Assignment » If a line of the data below contains the string "WordNGram", copy it into your answer.

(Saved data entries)
---*---

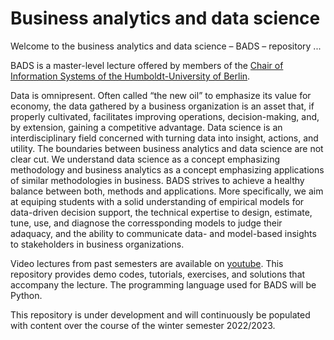 # Business analytics and data science
Welcome to the business analytics and data science – BADS – repository ...

BADS is a master-level lecture offered by members of the [Chair of Information Systems of the Humboldt-University of Berlin](https://www.wiwi.hu-berlin.de/en/Professorships/bwl/wi/standardseite-en?set_language=en). 

Data is omnipresent. Often called “the new oil” to emphasize its value for economy, the data gathered by a business organization is an asset that, if properly cultivated, facilitates improving operations, decision-making, and, by extension, gaining a competitive advantage. Data science is an interdisciplinary field concerned with turning data into insight, actions, and utility. The boundaries between business analytics and data science are not clear cut. We understand data science as a concept emphasizing methodology and business analytics as a concept emphasizing applications of similar methodologies in business. BADS strives to achieve a healthy balance between both, methods and applications. More specifically, we aim at equiping students with a solid understanding of empirical models for data-driven decision support, the technical expertise to design, estimate, tune, use, and diagnose the corressponding models to judge their adaquacy, and the ability to communicate data- and model-based insights to stakeholders in business organizations. 

Video lectures from past semesters are available on [youtube](https://www.youtube.com/playlist?list=PLouxP1LEXV4nqkWpmJno7oHuqK_UgoYHB). This repository provides demo codes, tutorials, exercises, and solutions that accompany the lecture. The programming language used for BADS will be Python.

This repository is under development and will continuously be populated with content over the course of the winter semester 2022/2023.
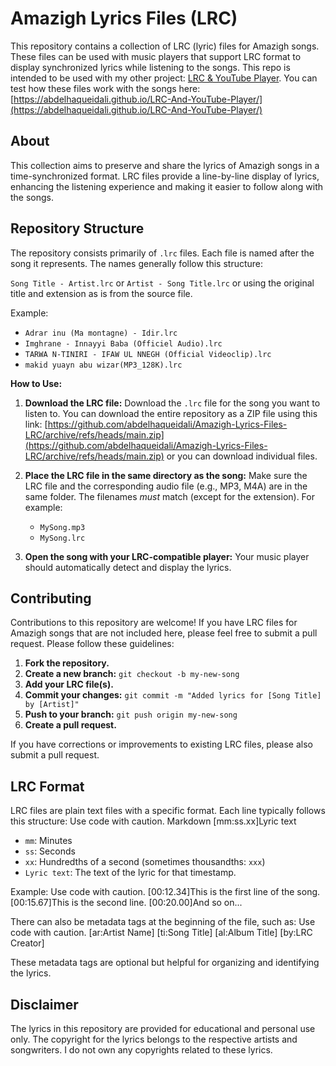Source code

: # Amazigh Lyrics Files (LRC)

This repository contains a collection of LRC (lyric) files for Amazigh songs. These files can be used with music players that support LRC format to display synchronized lyrics while listening to the songs.  This repo is intended to be used with my other project: [LRC & YouTube Player](https://github.com/abdelhaqueidali/LRC-And-YouTube-Player). You can test how these files work with the songs here: [https://abdelhaqueidali.github.io/LRC-And-YouTube-Player/](https://abdelhaqueidali.github.io/LRC-And-YouTube-Player/)

## About

This collection aims to preserve and share the lyrics of Amazigh songs in a time-synchronized format.  LRC files provide a line-by-line display of lyrics, enhancing the listening experience and making it easier to follow along with the songs.

## Repository Structure

The repository consists primarily of `.lrc` files. Each file is named after the song it represents. The names generally follow this structure:

`Song Title - Artist.lrc` or `Artist - Song Title.lrc` or using the original title and extension as is from the source file.

Example:

*   `Adrar inu (Ma montagne) - Idir.lrc`
*   `Imghrane - Innayyi Baba (Officiel Audio).lrc`
*   `TARWA N-TINIRI - IFAW UL NNEGH (Official Videoclip).lrc`
*   `makid yuayn abu wizar(MP3_128K).lrc`


**How to Use:**

1.  **Download the LRC file:** Download the `.lrc` file for the song you want to listen to. You can download the entire repository as a ZIP file using this link: [https://github.com/abdelhaqueidali/Amazigh-Lyrics-Files-LRC/archive/refs/heads/main.zip](https://github.com/abdelhaqueidali/Amazigh-Lyrics-Files-LRC/archive/refs/heads/main.zip) or you can download individual files.
2.  **Place the LRC file in the same directory as the song:** Make sure the LRC file and the corresponding audio file (e.g., MP3, M4A) are in the same folder. The filenames *must* match (except for the extension).  For example:

    *   `MySong.mp3`
    *   `MySong.lrc`
3.  **Open the song with your LRC-compatible player:** Your music player should automatically detect and display the lyrics.

## Contributing

Contributions to this repository are welcome! If you have LRC files for Amazigh songs that are not included here, please feel free to submit a pull request. Please follow these guidelines:

1.  **Fork the repository.**
2.  **Create a new branch:**  `git checkout -b my-new-song`
3.  **Add your LRC file(s).**
4.  **Commit your changes:** `git commit -m "Added lyrics for [Song Title] by [Artist]"`
5.  **Push to your branch:** `git push origin my-new-song`
6.  **Create a pull request.**

If you have corrections or improvements to existing LRC files, please also submit a pull request.

## LRC Format

LRC files are plain text files with a specific format.  Each line typically follows this structure:
Use code with caution.
Markdown
[mm:ss.xx]Lyric text

*   `mm`: Minutes
*   `ss`: Seconds
*   `xx`: Hundredths of a second (sometimes thousandths: `xxx`)
*   `Lyric text`: The text of the lyric for that timestamp.

Example:
Use code with caution.
[00:12.34]This is the first line of the song.
[00:15.67]This is the second line.
[00:20.00]And so on...

There can also be metadata tags at the beginning of the file, such as:
Use code with caution.
[ar:Artist Name]
[ti:Song Title]
[al:Album Title]
[by:LRC Creator]

These metadata tags are optional but helpful for organizing and identifying the lyrics.

## Disclaimer

The lyrics in this repository are provided for educational and personal use only.  The copyright for the lyrics belongs to the respective artists and songwriters. I do not own any copyrights related to these lyrics.
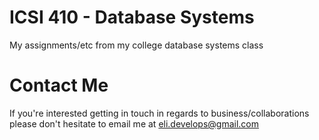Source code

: # ICSI 410 - Database Systems
My assignments/etc from my college database systems class

# Contact Me
If you're interested getting in touch in regards to business/collaborations 
please don't hesitate to email me at eli.develops@gmail.com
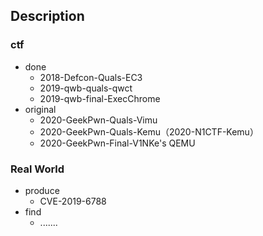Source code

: ## Description

### ctf

- done
  - 2018-Defcon-Quals-EC3
  - 2019-qwb-quals-qwct
  - 2019-qwb-final-ExecChrome
- original
  - 2020-GeekPwn-Quals-Vimu
  - 2020-GeekPwn-Quals-Kemu（2020-N1CTF-Kemu）
  - 2020-GeekPwn-Final-V1NKe's QEMU

### Real World

- produce
  - CVE-2019-6788
- find
  - .......




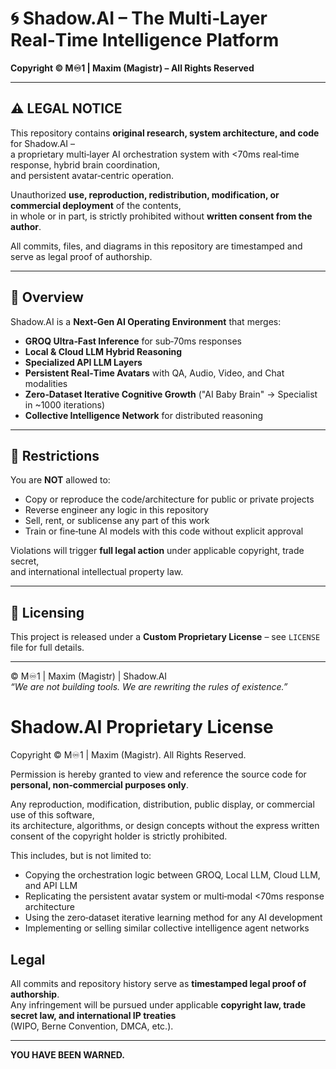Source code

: # 🌀 Shadow.AI – The Multi‑Layer Real‑Time Intelligence Platform
**Copyright © M♾️1 | Maxim (Magistr) – All Rights Reserved**

---

## ⚠️ LEGAL NOTICE
This repository contains **original research, system architecture, and code** for Shadow.AI –  
a proprietary multi‑layer AI orchestration system with <70ms real‑time response, hybrid brain coordination,  
and persistent avatar‑centric operation.

Unauthorized **use, reproduction, redistribution, modification, or commercial deployment** of the contents,  
in whole or in part, is strictly prohibited without **written consent from the author**.

All commits, files, and diagrams in this repository are timestamped and serve as legal proof of authorship.

---

## 🧠 Overview
Shadow.AI is a **Next‑Gen AI Operating Environment** that merges:
- **GROQ Ultra‑Fast Inference** for sub‑70ms responses
- **Local & Cloud LLM Hybrid Reasoning**
- **Specialized API LLM Layers**
- **Persistent Real‑Time Avatars** with QA, Audio, Video, and Chat modalities
- **Zero‑Dataset Iterative Cognitive Growth** ("AI Baby Brain" → Specialist in ~1000 iterations)
- **Collective Intelligence Network** for distributed reasoning

---

## 🚫 Restrictions
You are **NOT** allowed to:
- Copy or reproduce the code/architecture for public or private projects
- Reverse engineer any logic in this repository
- Sell, rent, or sublicense any part of this work
- Train or fine‑tune AI models with this code without explicit approval

Violations will trigger **full legal action** under applicable copyright, trade secret,  
and international intellectual property law.

---

## 📜 Licensing
This project is released under a **Custom Proprietary License** – see `LICENSE` file for full details.

---

© M♾️1 | Maxim (Magistr) | Shadow.AI  
*“We are not building tools. We are rewriting the rules of existence.”*

# Shadow.AI Proprietary License

Copyright © M♾️1 | Maxim (Magistr). All Rights Reserved.

Permission is hereby granted to view and reference the source code for **personal, non‑commercial purposes only**.

Any reproduction, modification, distribution, public display, or commercial use of this software,  
its architecture, algorithms, or design concepts without the express written consent of the copyright holder is strictly prohibited.

This includes, but is not limited to:
- Copying the orchestration logic between GROQ, Local LLM, Cloud LLM, and API LLM
- Replicating the persistent avatar system or multi‑modal <70ms response architecture
- Using the zero‑dataset iterative learning method for any AI development
- Implementing or selling similar collective intelligence agent networks

## Legal
All commits and repository history serve as **timestamped legal proof of authorship**.  
Any infringement will be pursued under applicable **copyright law, trade secret law, and international IP treaties**  
(WIPO, Berne Convention, DMCA, etc.).

---

**YOU HAVE BEEN WARNED.**

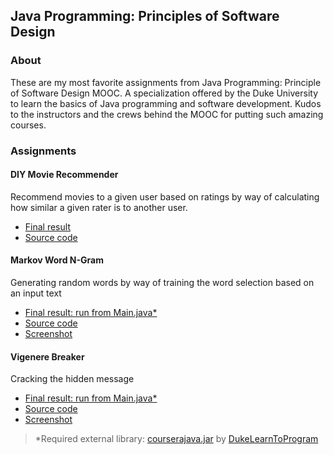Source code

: ## Java Programming: Principles of Software Design

### About
These are my most favorite assignments from Java Programming: Principle of Software Design MOOC.
A specialization offered by the Duke University to learn the basics of Java programming and software development.
Kudos to the instructors and the crews behind the MOOC for putting such amazing courses.

### Assignments
#### DIY Movie Recommender
Recommend movies to a given user  based on ratings by way of calculating how
similar a given rater is to another user.

* [Final result](http://www.dukelearntoprogram.com/capstone/recommender.php?id=E9UnRgv1lpmA5N)
* [Source code](https://github.com/vinsensiusfernandi/JavaProgrammingFundamentals-Duke_Assignment/tree/master/MovieRecommender/src)

#### Markov Word N-Gram
Generating random words by way of training the word selection based on an input text

* [Final result: run from Main.java*](https://github.com/vinsensiusfernandi/JavaProgrammingFundamentals-Duke_Assignment/blob/master/WordNGram/src/Main.java)
* [Source code](https://github.com/vinsensiusfernandi/JavaProgrammingFundamentals-Duke_Assignment/blob/master/WordNGram/src)
* [Screenshot](https://github.com/vinsensiusfernandi/JavaProgrammingFundamentals-Duke_Assignment/blob/master/WordNGram/screenshot/Capture-1.JPG)


#### Vigenere Breaker
Cracking the hidden message

* [Final result: run from Main.java*](https://github.com/vinsensiusfernandi/JavaProgrammingFundamentals-Duke_Assignment/blob/master/VigenereBreaker/src/Main.java)
* [Source code](https://github.com/vinsensiusfernandi/JavaProgrammingFundamentals-Duke_Assignment/blob/master/VigenereBreaker/src)
* [Screenshot](https://github.com/vinsensiusfernandi/JavaProgrammingFundamentals-Duke_Assignment/blob/master/VigenereBreaker/screenshot/Capture.JPG)

> \*Required external library: [courserajava.jar](https://github.com/vinsensiusfernandi/JavaProgrammingFundamentals-Duke_Assignment/tree/master/VigenereBreaker/external)
> by [DukeLearnToProgram](http://www.dukelearntoprogram.com/)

---*---

Answer space »
* [Final result: run from Main.java*](https://github.com/vinsensiusfernandi/JavaProgrammingFundamentals-Duke_Assignment/blob/master/WordNGram/src/Main.java)
* [Source code](https://github.com/vinsensiusfernandi/JavaProgrammingFundamentals-Duke_Assignment/blob/master/WordNGram/src)
* [Screenshot](https://github.com/vinsensiusfernandi/JavaProgrammingFundamentals-Duke_Assignment/blob/master/WordNGram/screenshot/Capture-1.JPG)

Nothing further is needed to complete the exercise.